Impaired debts, together with the associated allowance, are
written off when there is no realistic prospect of future recovery
and all collateral has been realised or has been transferred to the
Company
Interest revenue on impaired financial assets is recognised
using the rate of interest used to discount the future cash flows
for the purpose of measuring the impairment loss.
Performance fee
Under the terms of the Partnership Agreement, the Manager is
entitled to an aggregate annual carried interest ('Performance
Allocation') from the Limited Partnership equivalent to 20 per
cent, of the excess of the Net Asset Value (as at 31 December in
each year) over the sum of (i) the annual management fee for that
year and (ii) a non compounding annual hurdle amount equal to the
Net Asset Value as at 31 December in the previous year, as
increased by the one year US Dollar LIBOR rate (as derived from
Bloomberg) calculated at the same date.
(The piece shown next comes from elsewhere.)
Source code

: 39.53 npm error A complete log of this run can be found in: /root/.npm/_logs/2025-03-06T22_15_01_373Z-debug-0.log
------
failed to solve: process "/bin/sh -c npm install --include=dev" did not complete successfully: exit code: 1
The Performance Allocation
is subject to a 'catch up' and a 'high watermark' requirement.
Offsetting financial instruments
Financial assets and financial liabilities are offset and the
net amount reported in the statement of financial position if, and
only if, there is a currently enforceable legal right to offset the
recognised amounts and there is an intention to settle on a net
basis, or to realise the asset and settle the liability
simultaneously.
Net gain or loss on financial assets and liabilities at fair
value through profit or loss
This item includes changes in the fair value of financial assets
and liabilities held for trading or designated upon initial
recognition as 'at fair value through profit or loss' and excludes
interest and dividend income and expenses.
Unrealised gains and losses comprise changes in the fair value
of financial instruments for the period and from reversal of prior
period's unrealised gains and losses for financial instruments
which were realised in the reporting period.
Realised gains and losses on disposals of financial instruments
classified as 'at fair value through profit or loss' are calculated
using the Average Cost (AVCO) method. They represent the difference
between an instrument's initial carrying amount and disposal
amount, or cash payments or receipts made on derivative contracts
(excluding payments or receipts on collateral margin accounts for
such instruments).
Due to and due from brokers
Amounts due to brokers are payables for securities purchased (in
a regular way transaction) that have been contracted for but not
yet delivered on the reporting date. Refer to the accounting policy
for 'financial liabilities, other than those classified as at fair
value through profit or loss' for recognition and measurement.
Amounts due from brokers include margin accounts and receivables
for securities sold (in a regular way transaction) that have been
contracted for but not yet delivered on the reporting date. Refer
to accounting policy for 'loans and receivables' for recognition
and measurement.
Interest revenue and expense
Interest revenue and expense are recognised in the statement of
comprehensive income for all interest-bearing financial instruments
using the effective interest method.
Dividend revenue and expense
Dividend revenue is recognised when the Group's right to receive
the payment is established. Dividend revenue is presented gross of
any non-recoverable withholding taxes, which are disclosed
separately in the statement of comprehensive income. Dividend
expense relating to equity securities sold short is recognised when
the shareholders' right to receive the payment is established.
Stated capital
Ordinary shares and C shares are classified as equity.
Cash and cash equivalents
Cash and cash equivalents comprise cash at bank. Cash
equivalents are short term, highly liquid investments that are
readily convertible to known amounts of cash and which are subject
to an insignificant risk of change in value.